William Harrison

Personal information
- Full name: William Bealey Harrison
- Born: 16 January 1838 Norton Hall, Staffordshire, England
- Died: 23 March 1912 (aged 74) Wall, Staffordshire, England
- Relations: William Harrison (son)

Career statistics
| Competition | First-class |
| Matches | 2 |
| Runs scored | 6 |
| Batting average | 1.50 |
| 100s/50s | 0/0 |
| Top score | 5 |
| Balls bowled | 72 |
| Wickets | 1 |
| Bowling average | 60.00 |
| 5 wickets in innings | 0 |
| 10 wickets in match | 0 |
| Best bowling | 1/31 |
| Catches/stumpings | 2/– |
- Source: Cricinfo, 24 October 2019

= William Harrison (cricketer, born 1838) =

English cricketer, coal industrialist, and British Army officer

William Bealey Harrison (16 January 1838 – 23 March 1912) was an English first-class cricketer, coal industrialist and British Army officer.

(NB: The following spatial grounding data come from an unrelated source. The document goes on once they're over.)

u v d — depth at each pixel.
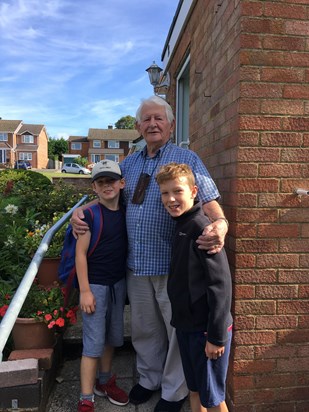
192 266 1.70
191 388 1.87
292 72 2.03
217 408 1.77
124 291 2.29
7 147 53.53
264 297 2.10
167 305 2.16
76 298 3.08
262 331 2.11
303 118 2.06
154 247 2.10
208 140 2.84
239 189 2.05
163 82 6.14
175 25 4.89
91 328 2.13
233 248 2.10
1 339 1.37
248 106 2.02
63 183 8.44
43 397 2.13
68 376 2.56
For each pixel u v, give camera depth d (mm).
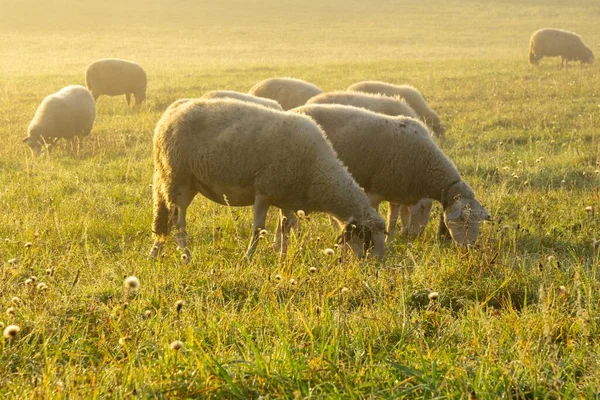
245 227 11453
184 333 6477
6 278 8016
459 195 10797
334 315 6789
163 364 5551
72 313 7215
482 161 16656
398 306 7293
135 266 8781
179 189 10242
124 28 79562
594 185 13672
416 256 9695
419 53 58719
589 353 5988
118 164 17188
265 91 18500
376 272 8438
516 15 95188
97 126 23531
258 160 9617
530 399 5309
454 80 34969
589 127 21266
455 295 7945
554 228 11094
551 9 99625
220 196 10195
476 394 5125
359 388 5379
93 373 5500
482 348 6145
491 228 9898
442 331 6766
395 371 5652
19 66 48688
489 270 8430
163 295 7633
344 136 10977
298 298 7633
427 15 96375
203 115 9898
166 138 10125
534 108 25125
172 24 84562
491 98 28500
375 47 65062
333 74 39062
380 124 11109
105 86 28922
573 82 31766
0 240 10164
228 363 5547
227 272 8445
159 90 33344
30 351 6148
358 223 9680
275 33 78062
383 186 11258
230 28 82000
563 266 8703
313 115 11078
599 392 5195
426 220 11547
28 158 18547
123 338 5754
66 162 18016
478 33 78125
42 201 13016
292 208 10094
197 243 10570
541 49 42656
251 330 6703
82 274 8617
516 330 6355
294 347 6086
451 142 19906
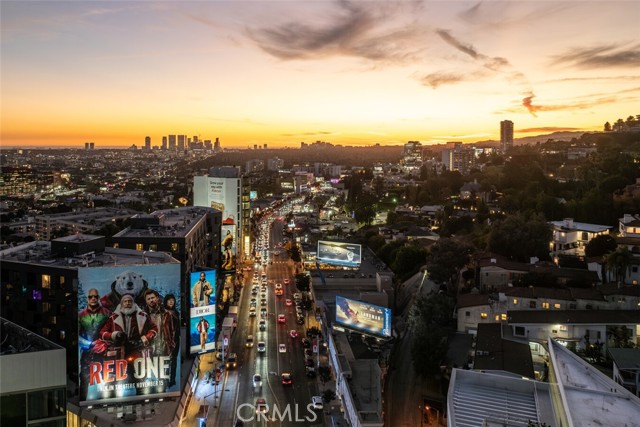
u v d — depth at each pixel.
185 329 100.62
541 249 122.25
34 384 42.88
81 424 70.62
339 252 148.00
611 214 146.25
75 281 73.12
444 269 115.88
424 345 82.69
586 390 51.00
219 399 82.38
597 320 83.56
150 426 67.06
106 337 71.94
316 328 111.44
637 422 45.56
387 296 111.00
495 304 93.75
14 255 85.06
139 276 73.44
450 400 51.19
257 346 104.75
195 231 122.56
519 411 51.44
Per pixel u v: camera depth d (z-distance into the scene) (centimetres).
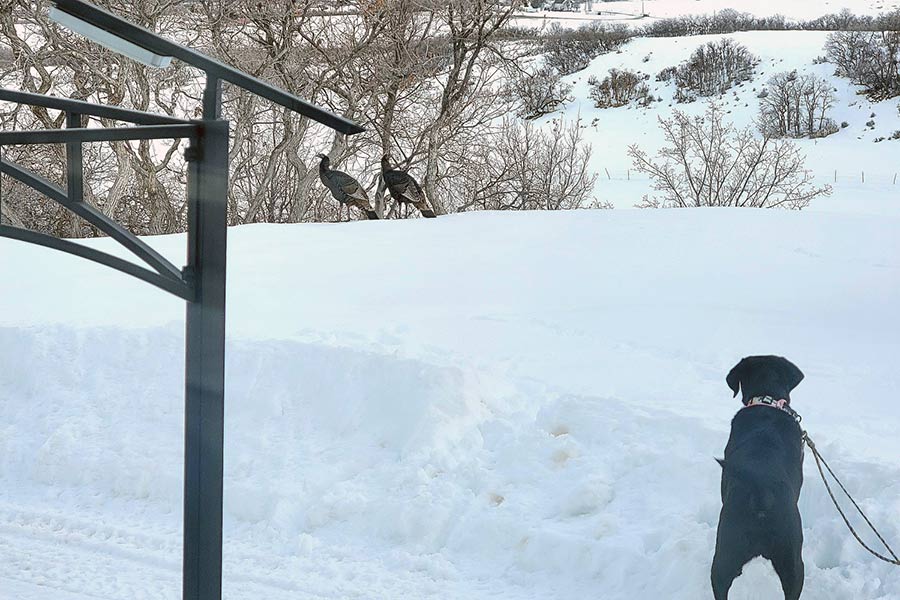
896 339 1005
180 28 2333
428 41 2516
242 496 650
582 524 591
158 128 368
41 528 632
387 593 550
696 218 1789
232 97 2420
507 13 2475
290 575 569
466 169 2786
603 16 10406
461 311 1110
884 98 6731
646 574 537
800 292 1241
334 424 727
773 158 3881
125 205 2569
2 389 805
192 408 394
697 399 766
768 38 8162
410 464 663
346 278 1339
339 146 2497
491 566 579
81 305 1109
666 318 1073
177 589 555
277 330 966
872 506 549
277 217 2728
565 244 1617
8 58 2262
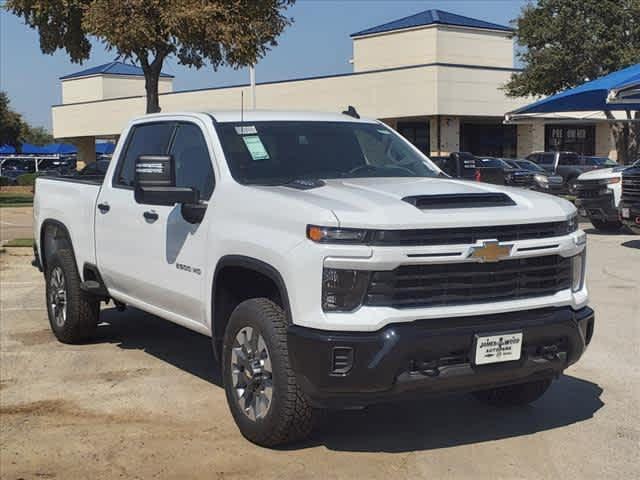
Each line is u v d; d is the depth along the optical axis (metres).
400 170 6.14
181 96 48.84
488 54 43.22
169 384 6.49
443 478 4.66
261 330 4.87
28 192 40.88
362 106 40.97
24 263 13.37
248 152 5.72
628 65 28.05
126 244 6.51
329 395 4.55
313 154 5.93
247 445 5.16
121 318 8.91
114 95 59.97
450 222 4.58
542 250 4.88
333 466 4.83
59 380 6.63
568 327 4.95
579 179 17.44
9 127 49.91
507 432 5.41
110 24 15.09
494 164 28.86
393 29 43.16
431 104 38.31
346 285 4.48
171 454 5.05
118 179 6.86
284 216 4.77
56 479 4.73
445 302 4.63
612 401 6.03
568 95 19.41
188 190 5.56
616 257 13.40
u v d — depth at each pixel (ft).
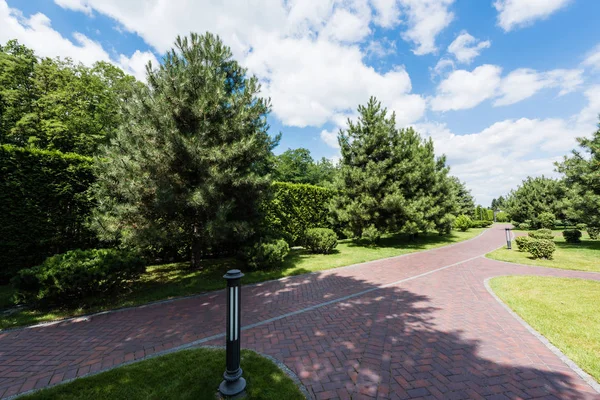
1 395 8.72
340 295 20.61
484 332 13.74
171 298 19.97
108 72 62.75
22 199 23.07
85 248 26.30
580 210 43.42
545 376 9.75
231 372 8.35
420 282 24.66
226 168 24.41
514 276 26.02
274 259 28.55
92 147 53.26
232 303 8.46
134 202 22.80
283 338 13.04
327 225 57.11
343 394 8.66
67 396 8.30
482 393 8.75
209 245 28.43
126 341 12.77
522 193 98.22
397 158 49.93
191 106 23.25
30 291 16.74
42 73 51.80
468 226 103.09
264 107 27.32
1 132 48.96
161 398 8.09
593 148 40.40
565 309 16.66
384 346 12.19
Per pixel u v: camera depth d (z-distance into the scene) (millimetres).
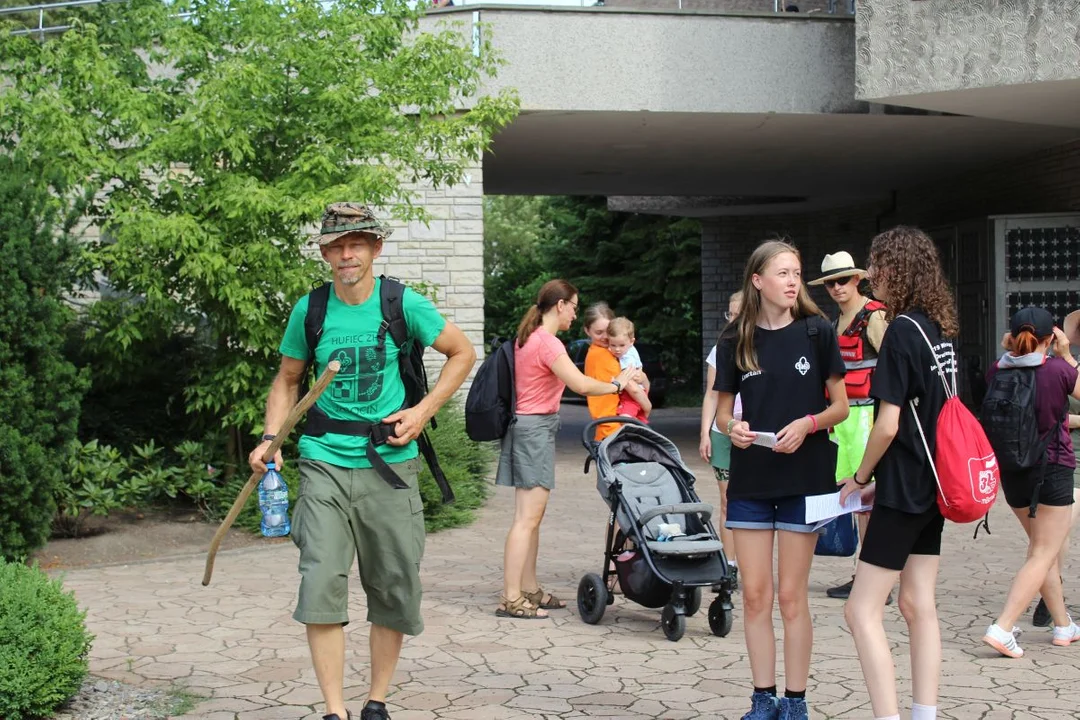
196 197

The son of William Harrison, he was born at Norton Hall in Staffordshire in January 1838. He was educated at Rugby School. Harrison was commissioned in the Staffordshire Rifle Volunteer Corps as a lieutenant in February 1860. Shortly after he made two appearances in first-class cricket for the Gentlemen of the North against the Gentlemen of the South in 1861 at The Oval and 1862 at Nottingham. He was promoted to the rank of captain in April 1863, later resigning his commission in December 1873. He was in business in the coal mining industry in Walsall, in addition to being a member of the Mining Association of Great Britain for many years. Harrison served as the High Sheriff of Staffordshire in 1897. He died in March 1912 at Wall, Staffordshire. His son, William junior, was also a first-class cricketer.